Удивительно, что столь незначительное событие привело меня в состояние такого отчаяния. Но когда вы живете в «мире травмы», за ваши отклики несет ответственность ослабленная нервная система, которая постоянно исходит из того, что вы все время находитесь под угрозой нападения или изгнания, даже если на самом деле опасность отсутствует.

Комплекс Мертвой матери наносит удар по телу, останавливает вас в ваших духовных поисках, заставляет молчать, как только вы собираетесь что-нибудь сказать. Он парализует энергию, в результате чего вы не можете принимать участие в окружающей жизни. Это и есть то, что Вудман называет «тактикой опоссума», когда «жизнь воспринимается как минное поле, на котором вы лежите, сбитая с ног взрывами, которые неслышны для всех остальных. Если в окружающей среде присутствует подсознательная враждебность, тонкое тело, действуя автоматически, замыкается в себе и переходит в состояние “мертвого”» [11].

Для исцеления раны, оставленной комплексом Мертвой матери, полезно понять его происхождение и то, как он стал таким ужасающим выражением природы человека. Обратившись к мифу о Медузе горгоне, мы узнаем, что Медуза не всегда была таким ужасным монстром со змеями на голове вместо волос, заставлявшим всех каменеть от своего вида. Еще до того, как она стала той, что карала и сводила каждого до уровня овеществленного предмета, с ней самой поступили схожим образом.

Медуза была самой обаятельной из трех сестер ― очаровательной девой с золотистыми кудрями. И пока многие женихи стремились завоевать ее благосклонность, Посейдон изнасиловал ее в храме Афины. Преисполненная местью за осквернение храма, Афина прокляла Медузу, превратив ее прекрасные волосы в змей, и сделала ее такой страшной, что любой брошенный на нее взгляд превращал смотрящего человека в камень.

Для наших целей я рассмотрю два аспекта мифа: как Афина наказала Медузу за осквернение своего храма и как Медуза приняла ужасающую форму горгоны в результате надругательства над собой.

• [Предоставленные записи]
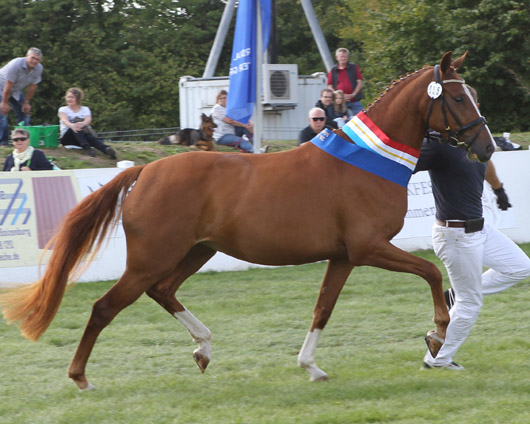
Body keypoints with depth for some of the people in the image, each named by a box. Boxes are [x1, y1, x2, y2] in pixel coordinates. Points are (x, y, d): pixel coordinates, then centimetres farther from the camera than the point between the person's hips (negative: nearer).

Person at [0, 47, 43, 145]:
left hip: (16, 91, 6)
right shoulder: (16, 64, -34)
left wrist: (26, 102, -2)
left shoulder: (38, 68, -15)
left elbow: (32, 86, -5)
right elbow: (8, 85, -30)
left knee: (24, 113, 1)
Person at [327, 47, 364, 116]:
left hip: (355, 101, 0)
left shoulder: (354, 67, 8)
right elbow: (330, 86, 7)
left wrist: (353, 94, -9)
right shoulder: (333, 71, 9)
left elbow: (359, 82, 4)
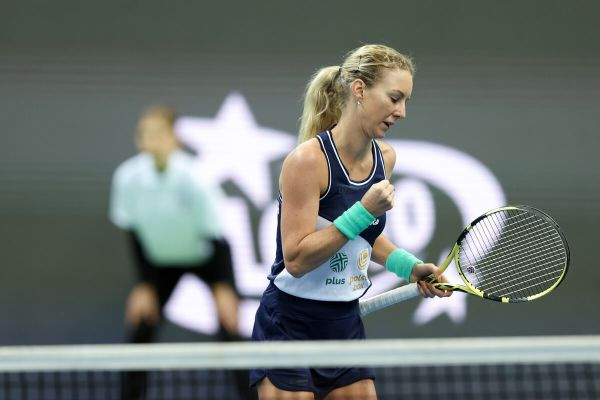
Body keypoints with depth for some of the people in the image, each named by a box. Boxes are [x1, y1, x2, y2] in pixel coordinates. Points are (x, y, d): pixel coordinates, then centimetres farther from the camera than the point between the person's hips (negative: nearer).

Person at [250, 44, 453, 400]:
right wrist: (363, 211, -25)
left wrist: (409, 266, 5)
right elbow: (296, 259, -23)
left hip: (346, 325, 7)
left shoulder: (385, 158, 5)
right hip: (289, 327, -7)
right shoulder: (309, 160, -18)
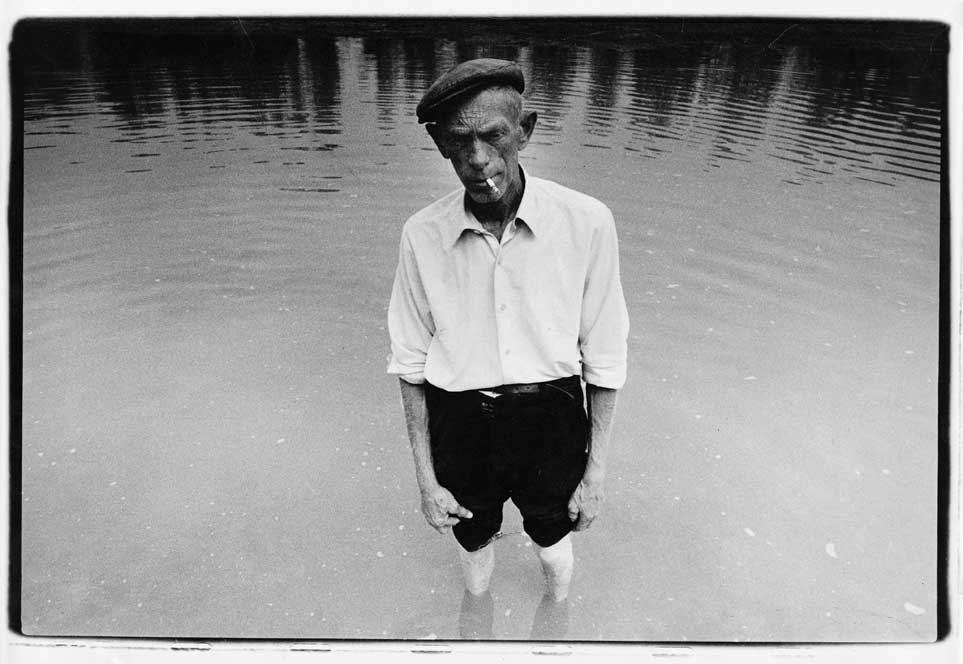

• [Задание]
Определите, согласуется ли с текстом для изучения каждое из утверждений ниже: 1. Медуза всегда была монстром со змеями на голове вместо волос. 2. Посейдон изнасиловал Медузу в храме Афины. 3. Автор собирается рассмотреть три аспекта мифа. На каждое ответьте «да» или «нет» и приведите дословно решающие слова текста.

• [Ответ]
1. Нет: «Медуза не всегда была таким ужасным монстром со змеями на голове вместо волос».
2. Да: «Посейдон изнасиловал ее в храме Афины».
3. Нет: «Для наших целей я рассмотрю два аспекта мифа».